- [Exercise requirements] Return the entries exactly. Images are not part of the copy.

■ ■ ■ ■ ■ ■ ■

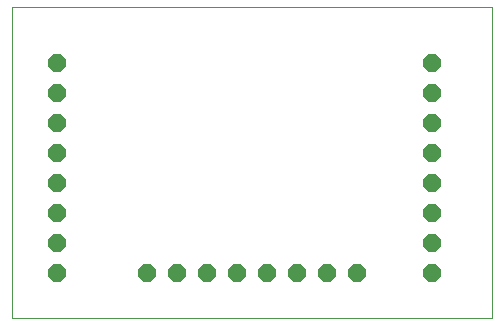
<source format=gbl>
G75*
%MOIN*%
%OFA0B0*%
%FSLAX25Y25*%
%IPPOS*%
%LPD*%
%AMOC8*
5,1,8,0,0,1.08239X$1,22.5*
%
%ADD10C,0.00000*%
%ADD11OC8,0.06000*%
D10*
X0001000Y0001000D02*
X0001000Y0104701D01*
X0160921Y0104701D01*
X0160921Y0001000D01*
X0001000Y0001000D01*
D11*
X0016000Y0016000D03*
X0016000Y0026000D03*
X0016000Y0036000D03*
X0016000Y0046000D03*
X0016000Y0056000D03*
X0016000Y0066000D03*
X0016000Y0076000D03*
X0016000Y0086000D03*
X0046000Y0016000D03*
X0056000Y0016000D03*
X0066000Y0016000D03*
X0076000Y0016000D03*
X0086000Y0016000D03*
X0096000Y0016000D03*
X0106000Y0016000D03*
X0116000Y0016000D03*
X0141000Y0016000D03*
X0141000Y0026000D03*
X0141000Y0036000D03*
X0141000Y0046000D03*
X0141000Y0056000D03*
X0141000Y0066000D03*
X0141000Y0076000D03*
X0141000Y0086000D03*
M02*

</source>
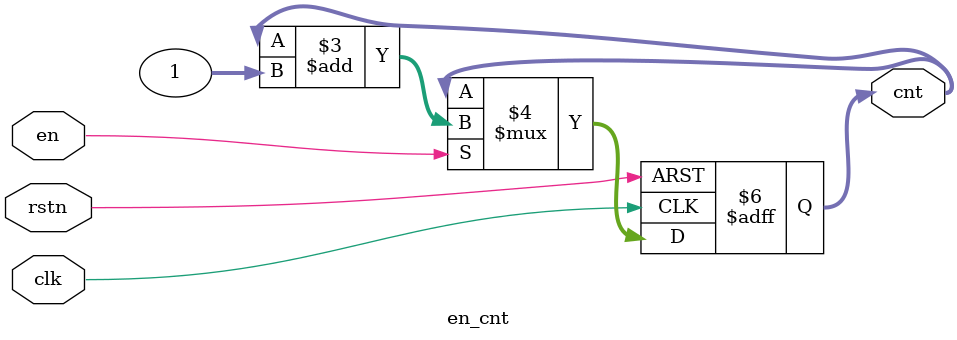
<source format=v>
/*
 Licensed under the Apache License, Version 2.0 (the "License");         
 you may not use this file except in compliance with the License.        
 You may obtain a copy of the License at                                 
                                                                         
     http://www.apache.org/licenses/LICENSE-2.0                          
                                                                         
  Unless required by applicable law or agreed to in writing, software    
 distributed under the License is distributed on an "AS IS" BASIS,       
 WITHOUT WARRANTIES OR CONDITIONS OF ANY KIND, either express or implied.
 See the License for the specific language governing permissions and     
 limitations under the License.      
*/

//==============================================================||
// File Name: 		en_cnt.v				||
// Author:    		Kitty Wang				||
// Description: 						||
//	      		en count			       	|| 
// History:   							||
//                      2019/1/22 				||
//                      First version				||
//===============================================================


module en_cnt (
input wire clk,
input wire rstn,
input wire en,
output reg [31:0] cnt
);

always @ (posedge clk or negedge rstn)
begin
	if(!rstn)
	begin
		cnt <= 0;
	end
	else
	begin 
		if(en)
		begin
			cnt <= cnt + 1;
		end
	end
end

endmodule

</source>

■ ■ ■ ■ ■ ■ ■

- [Completed exercise]
<source format=gbl>
G75*
%MOIN*%
%OFA0B0*%
%FSLAX25Y25*%
%IPPOS*%
%LPD*%
%AMOC8*
5,1,8,0,0,1.08239X$1,22.5*
%
%ADD10C,0.00000*%
%ADD11OC8,0.06000*%
D10*
X0001000Y0001000D02*
X0001000Y0104701D01*
X0160921Y0104701D01*
X0160921Y0001000D01*
X0001000Y0001000D01*
D11*
X0016000Y0016000D03*
X0016000Y0026000D03*
X0016000Y0036000D03*
X0016000Y0046000D03*
X0016000Y0056000D03*
X0016000Y0066000D03*
X0016000Y0076000D03*
X0016000Y0086000D03*
X0046000Y0016000D03*
X0056000Y0016000D03*
X0066000Y0016000D03*
X0076000Y0016000D03*
X0086000Y0016000D03*
X0096000Y0016000D03*
X0106000Y0016000D03*
X0116000Y0016000D03*
X0141000Y0016000D03*
X0141000Y0026000D03*
X0141000Y0036000D03*
X0141000Y0046000D03*
X0141000Y0056000D03*
X0141000Y0066000D03*
X0141000Y0076000D03*
X0141000Y0086000D03*
M02*

</source>
<source format=v>
/*
 Licensed under the Apache License, Version 2.0 (the "License");         
 you may not use this file except in compliance with the License.        
 You may obtain a copy of the License at                                 
                                                                         
     http://www.apache.org/licenses/LICENSE-2.0                          
                                                                         
  Unless required by applicable law or agreed to in writing, software    
 distributed under the License is distributed on an "AS IS" BASIS,       
 WITHOUT WARRANTIES OR CONDITIONS OF ANY KIND, either express or implied.
 See the License for the specific language governing permissions and     
 limitations under the License.      
*/

//==============================================================||
// File Name: 		en_cnt.v				||
// Author:    		Kitty Wang				||
// Description: 						||
//	      		en count			       	|| 
// History:   							||
//                      2019/1/22 				||
//                      First version				||
//===============================================================


module en_cnt (
input wire clk,
input wire rstn,
input wire en,
output reg [31:0] cnt
);

always @ (posedge clk or negedge rstn)
begin
	if(!rstn)
	begin
		cnt <= 0;
	end
	else
	begin 
		if(en)
		begin
			cnt <= cnt + 1;
		end
	end
end

endmodule

</source>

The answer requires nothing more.